Wednesday, July 8, 2015
S12 (13 rue de l'Université)
The expansion and integration of the EU in the last two decades has brought forth cultural imaginations of a more inclusive and diverse Europe that are both exhilarating and dangerous. Recent films underscore the potential for promoting human rights but also for increasing racialized and xenophobic tensions. The films we discuss, Fremde Haut (A. Maccarone, 2005), La Petite Jerusalem (K. Albou, 2005), Princesas (F. Leon de Aranoa, 2006), Das Fräulein (A. Staka, 2006), and Auf der anderen Seite (2007), grapple with these contradictory imaginations of the European future by featuring “illegal” migrant characters in intimate relationships with European citizens.
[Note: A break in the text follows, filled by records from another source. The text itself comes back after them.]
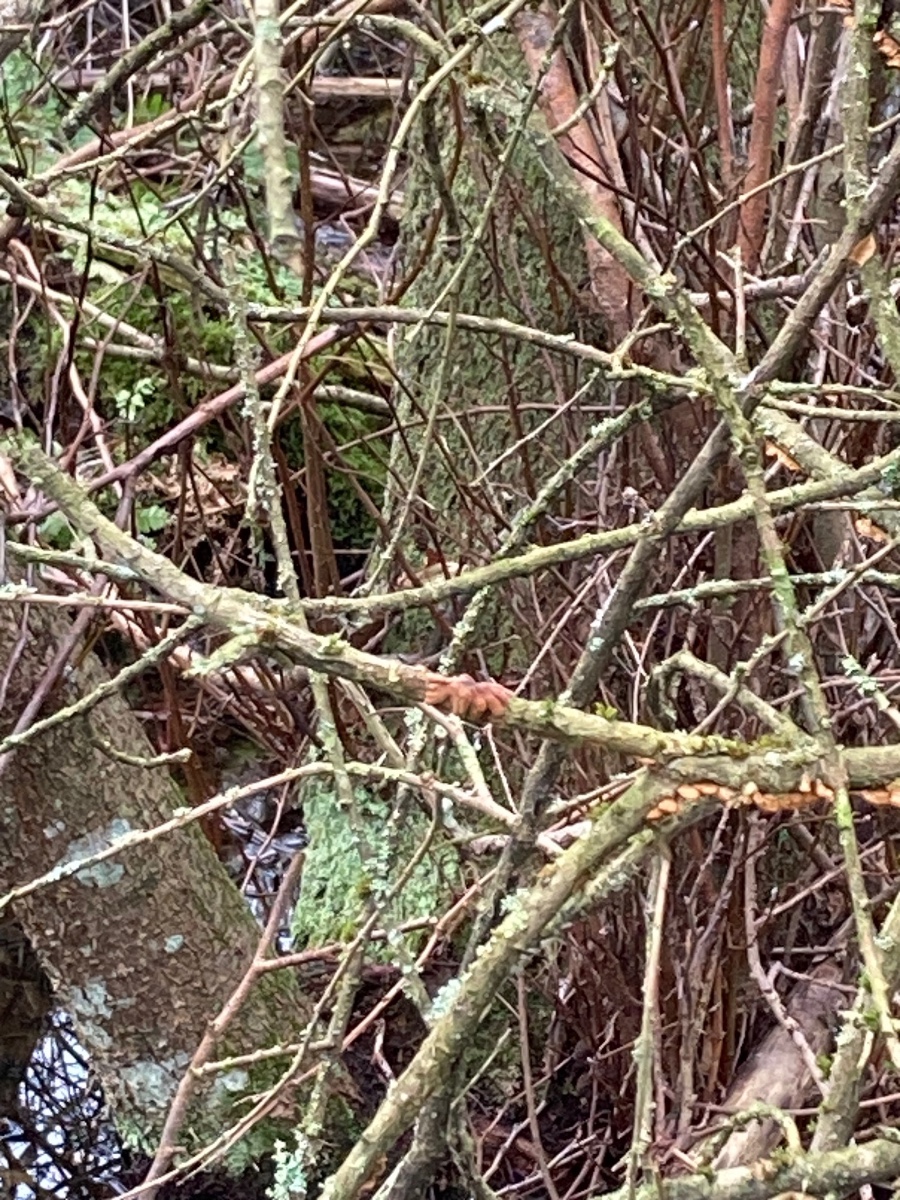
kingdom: Fungi
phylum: Ascomycota
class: Sordariomycetes
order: Hypocreales
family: Hypocreaceae
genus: Hypocreopsis
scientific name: Hypocreopsis lichenoides
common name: pilfinger
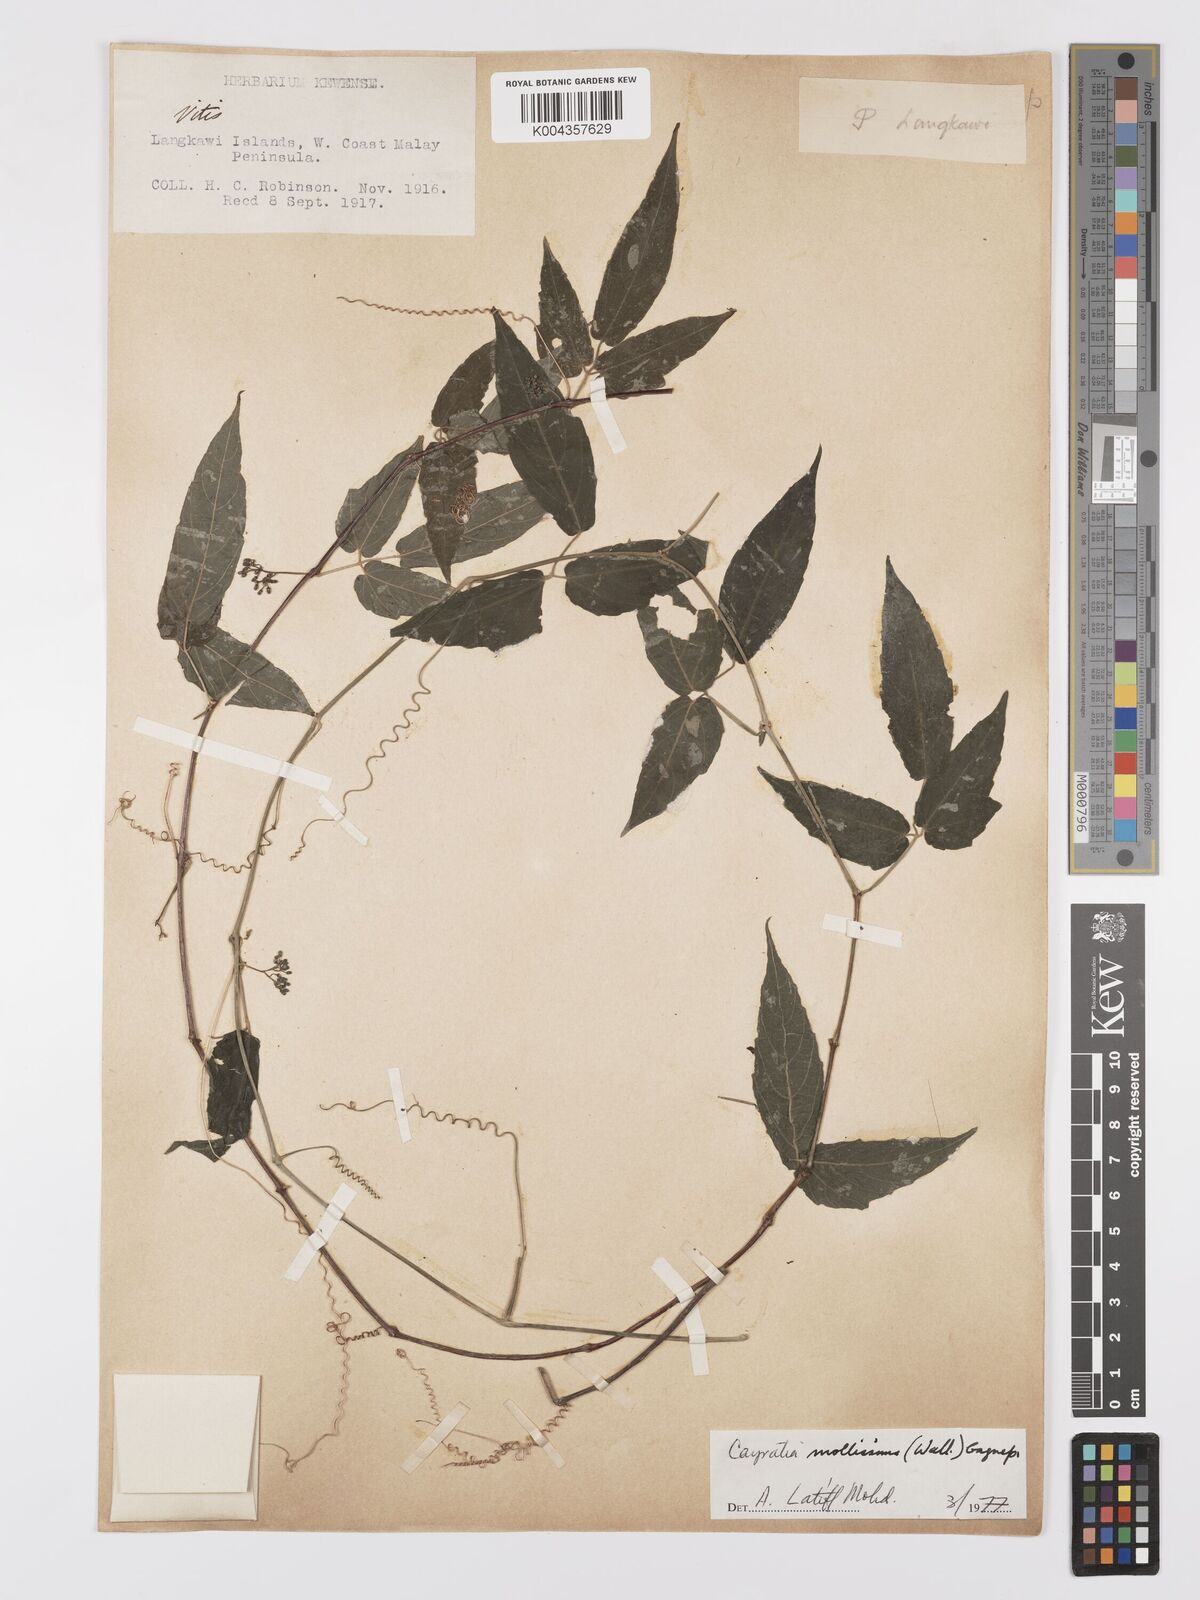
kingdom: Plantae
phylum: Tracheophyta
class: Magnoliopsida
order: Vitales
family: Vitaceae
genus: Cayratia
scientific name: Cayratia mollissima
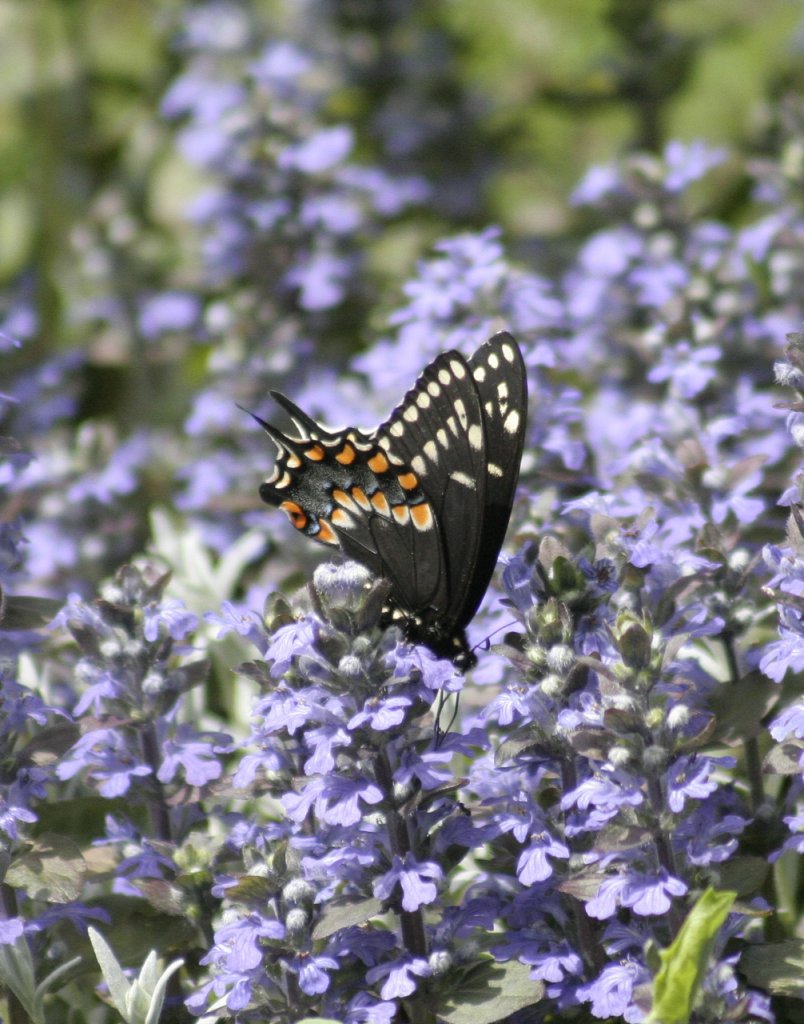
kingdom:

The migrant figures in these films become what Sara Ahmed has termed “melancholy migrants,” whose unhappiness reveals the effects of racism and xenophobia. Our paper examines filmic representations of transnational desire and migrant bodies as sites that embody the simultaneously expanding and contracting notions of Europeanness in the mid-2000s. Skin contact becomes a metaphor for exploration of political questions around citizenship, race, legality, and, beyond that, European inclusion of the other. In their dramatic focus on forbidden or non-sanctioned intimate relationships, cinematic depictions signal a departure from past models of belonging and a desire to envision a new kind of Europe.